#### Work order
Transcribe every row below word for word, leaving out the pictures.

** Opening The records block **

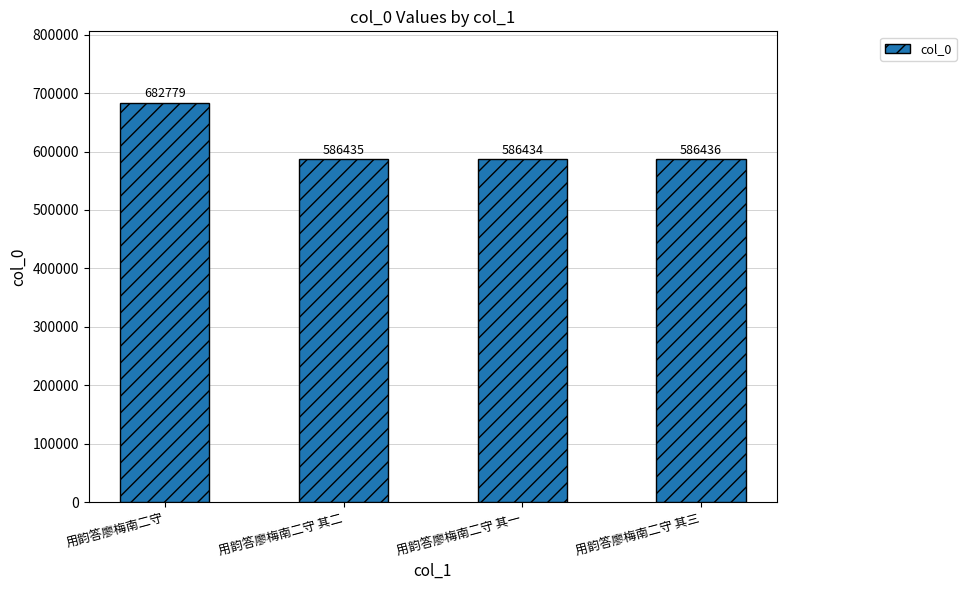

Reading right to left, what are all the values shown in this chart?

586436	586434	586435	682779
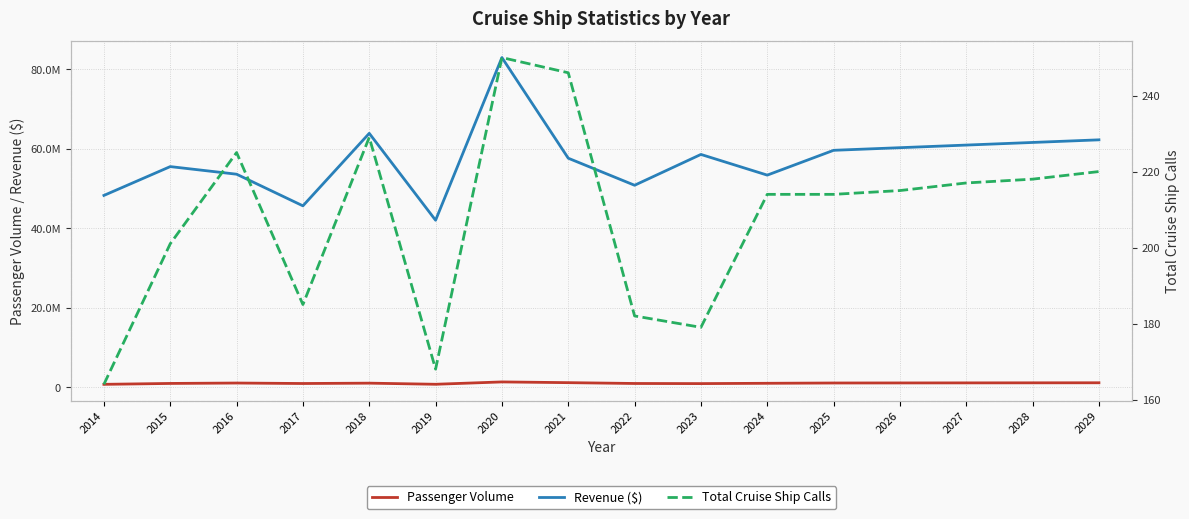

What are all the series names shown in the legend?

Passenger Volume, Revenue ($), Total Cruise Ship Calls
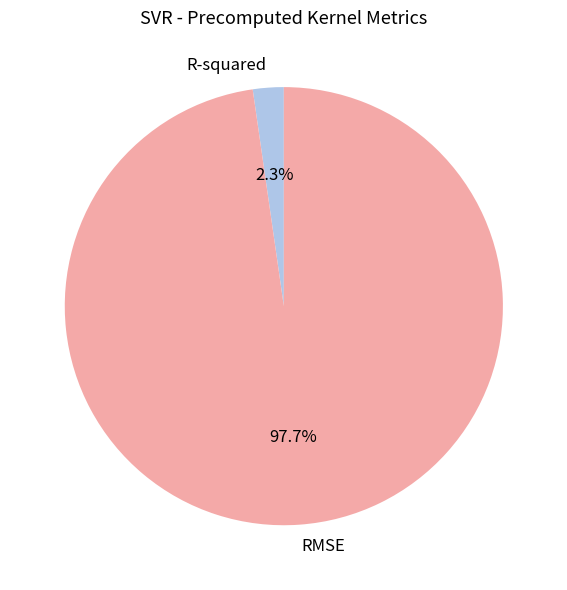

Which slice is the largest?

RMSE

** Closing The records block **

#### Response area
Reading right to left, what are all the values shown in this chart?

586436	586434	586435	682779

What are all the series names shown in the legend?

Passenger Volume, Revenue ($), Total Cruise Ship Calls

Which slice is the largest?

RMSE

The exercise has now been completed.